The worst part was that usually Chim the voice would've been screaming the truth in the back of my head but now he was quiet. My head was a mess. Chim the voice didn't know what the truth was because the voices weren't the only one who thought Jungkook was acting strange.

So, no one was defending me. There was no "the other part of my brain", because all thought the same. I was the problem. Everything added to the fact I thought I was fat and that no one wanted me. Jungkook had once thought he did, but now he had realized the truth too.

It was a crushing feeling. When Sumin yelled at us to wake up, I got up quickly and ran to the shower. I didn't look at the mirror, I didn't look for the flaws I knew were there. I showered fast, not letting the tears fall. But after I turned the shower off, I stared at the bathroom wall for 5 minutes. Jungkook was going to leave me. On one hand it was nothing new. I had always known I wasn't meant to be loved so no one would care enough to stay by my side their whole life. I just had thought that maybe some things Jungkook had said could be true. I had had moments when I had believed that Jungkook cared and thought I was beautiful and that he wanted me.

Clearly, I had been wrong.

He stared at me a lot, though. I wasn't sure if it was out of guilt. He must have known he was going to break my heart at some point, or rather soon. When I went downstairs after changing, Jungkook offered me an apple but I shook my head at him. He didn't push it, and as I was happy about that, it also made me want to cry. He doesn't want you to eat, a voice said. Chim the voice stayed quiet.

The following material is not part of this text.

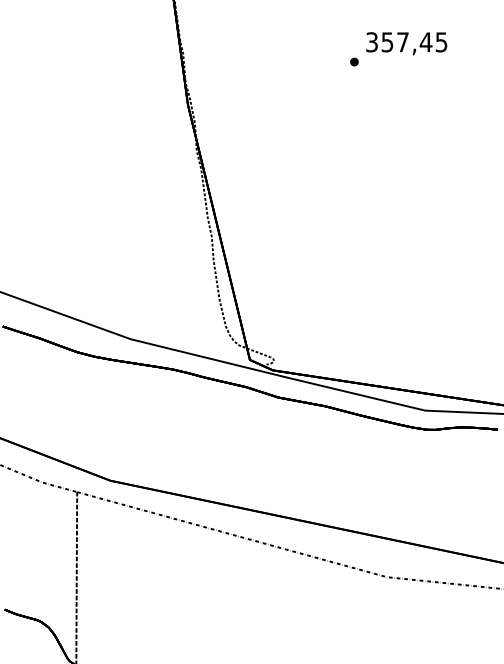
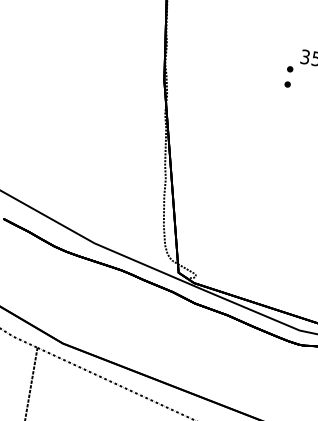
part: (354, 82) -> (287, 84), added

Jungkook didn't take my hand when we walked to the school. He stared at our hands while we walked close to each other but made no move. I decided against it as well. If he didn't want to hold my hand, then I wouldn't make him. I wanted to scream at him and demand him to tell me why he was this way but I didn't want to hear it. I wasn't ready hearing you're not enough for me from his mouth. I was so sick of the voices telling it to me anyways.

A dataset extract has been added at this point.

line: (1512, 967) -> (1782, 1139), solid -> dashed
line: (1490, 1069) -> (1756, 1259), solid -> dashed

I wasn't sure why Jungkook seemed so confused when I subtly ignored him the rest of the school day. I talked to Yoongi more than him and even Yoongi raised his brows at me when I gave Jungkook one word replies.

Before last class Jungkook had had enough. He pulled me from my sleeve to an emptier hallway. Even with his weird behavior, he had wanted to walk me to each of my classes. I did appreciate it but it felt even more weird with his behavior. He didn't want to touch me, but never left my side either?

"Jimin, what's wrong?" His frown was deep and he kept looking into my eyes, probably trying to look for the answer from there. But didn't he already know the answer?

I tucked my sleeve away from his grip. "Nothing's wrong." Lie. Everything was, and him pretending not to know it made my heart hurt. Why was he doing this?

"Something is!" he insisted loudly. "Tell me!"

I flinched away from him.

Jungkook's eyes widened. He took a softer tone immediately. "Tell me."